Pasarela Cibeles, cárcel de Yeserías,
Puente de los Franceses, tascas de Chamberí,
ya no sueña aquel niño que soñóque escribía,
Corazón de María, no me dejes así…
Corte de los Milagros, Virgen de la Almudena,
chabolas de uralita, Palacio de Cristal,
con su «no pasarán"con sus «vivan las caenas»,
su cementerio civil, su banda municipal.
He llorado en Venecia,
me he perdido en Manhattan,
he crecido en La Habana, he sido un paria en París,
México me atormenta, Buenos Aires me mata,
pero siempre hay un tren
que desemboca en Madrid.
Pero siempre hay un niño que envejece en Madrid,
pero siempre hay un coche que derrapa en Madrid,
pero siempre hay un fuego
que se enciende en Madrid,
pero siempre hay un barco que naufraga en Madrid,
pero siempre hay un sueño
que despierta en Madrid,
pero siempre hay un vuelo de regreso a Madrid.

Traduction des paroles

Avec son béret ouvert, avec ses gants de soie,
votre sirène échouée, vos parties à garder,
votre retour demain, votre Sauver vous-même qui peut,
sa petite fête de mus, sa petite pute comme ça.

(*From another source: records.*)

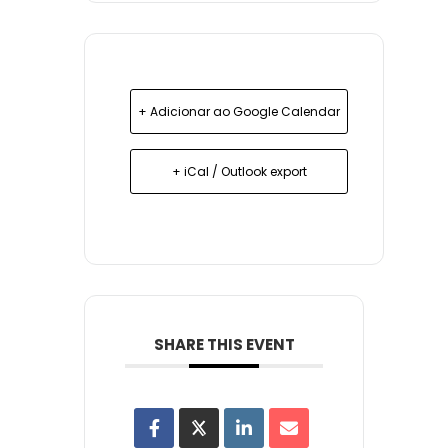
+ Adicionar ao Google Calendar
+ iCal / Outlook export
SHARE THIS EVENT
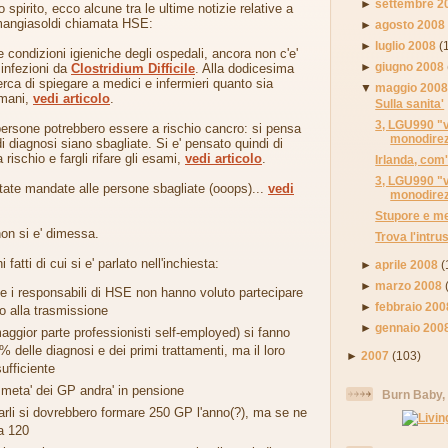
►
settembre 2
o spirito, ecco alcune tra le ultime notizie relative a
mangiasoldi chiamata HSE:
►
agosto 2008
►
luglio 2008
(
 condizioni igieniche degli ospedali, ancora non c'e'
►
giugno 2008
 infezioni da
Clostridium Difficile
. Alla dodicesima
rca di spiegare a medici e infermieri quanto sia
▼
maggio 200
 mani,
vedi articolo
.
Sulla sanita'
3, LGU990 "v
 persone potrebbero essere a rischio cancro: si pensa
monodirezi
i diagnosi siano sbagliate. Si e' pensato quindi di
 rischio e fargli rifare gli esami,
vedi articolo
.
Irlanda, com'
3, LGU990 "v
state mandate alle persone sbagliate (ooops)...
vedi
monodirezi
Stupore e mer
on si e' dimessa.
Trova l'intru
 fatti di cui si e' parlato nell'inchiesta:
►
aprile 2008
(
►
marzo 2008
e i responsabili di HSE non hanno voluto partecipare
►
febbraio 200
o alla trasmissione
►
gennaio 200
aggior parte professionisti self-employed) si fanno
% delle diagnosi e dei primi trattamenti, ma il loro
►
2007
(103)
ufficiente
 meta' dei GP andra' in pensione
Burn Baby,
arli si dovrebbero formare 250 GP l'anno(?), ma se ne
a 120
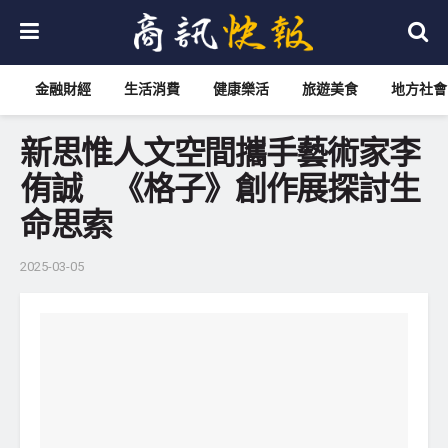
金融財經
生活消費
健康樂活
旅遊美食
地方社會
新思惟人文空間攜手藝術家李
侑誠 《格子》創作展探討生
命思索
2025-03-05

Avec son tout est maintenant, avec son rien est éternel,
avec son rap et ses chotis, avec son squat et sa peau,
même si l'été meurt et l'hiver est pressé
le printemps sait que J'attends à Madrid.
Avec son Velázquez D'automne, avec sa tour Picasso,
son Saint et son torero, son Atleti, son bourbon,
son gros Botero, ses hôtels à paso,
Sa chaume, ses grands-parents au soleil.
Avec son feu de neige, sa verveine et son deuil,
son dix-huitième de juillet, son quatorzième d'avril.
À mi-chemin entre le paradis et l'enfer…
Je descends à Atocha, je reste à Madrid.
Même si la nuit fait rage comme un oiseau brûlant,
même si elle ne donne pas gloire à la porte D'Alcala,
bien que le Maja nu couvre quinze et le lit,
même si la Maja habillée ne se laisse pas embrasser.
Catwalk Cibeles, prison de Plastererias,
Pont des Français, tascas de Chamberí,
ne rêve plus cet enfant qui a rêvé qu'il a écrit,
Cœur de Marie, ne me laisse pas comme ça…
Corte de los Milagros, Vierge de l'Almudena,
bidonvilles d'uralite, Crystal Palace,
avec leur "ne passera pas" avec leur " vivre les caenas»,
son cimetière civil, sa bande municipale.
J'ai pleuré à Venise,
Je me suis perdu à Manhattan.,
J'ai grandi à la Havane, j'étais un paria à Paris,
Le Mexique me tourmente, Buenos Aires me tue,
mais il y a toujours un train
cela se jette dans Madrid.
Mais il y a toujours un enfant vieillissant à Madrid,
mais il y a toujours une voiture qui dérape à Madrid,
mais il y a toujours un feu
qui s'allume à Madrid,
mais il y a toujours un bateau qui coule à Madrid,
mais il y a toujours un rêve
se réveiller à Madrid,
mais il y a toujours un vol pour Madrid.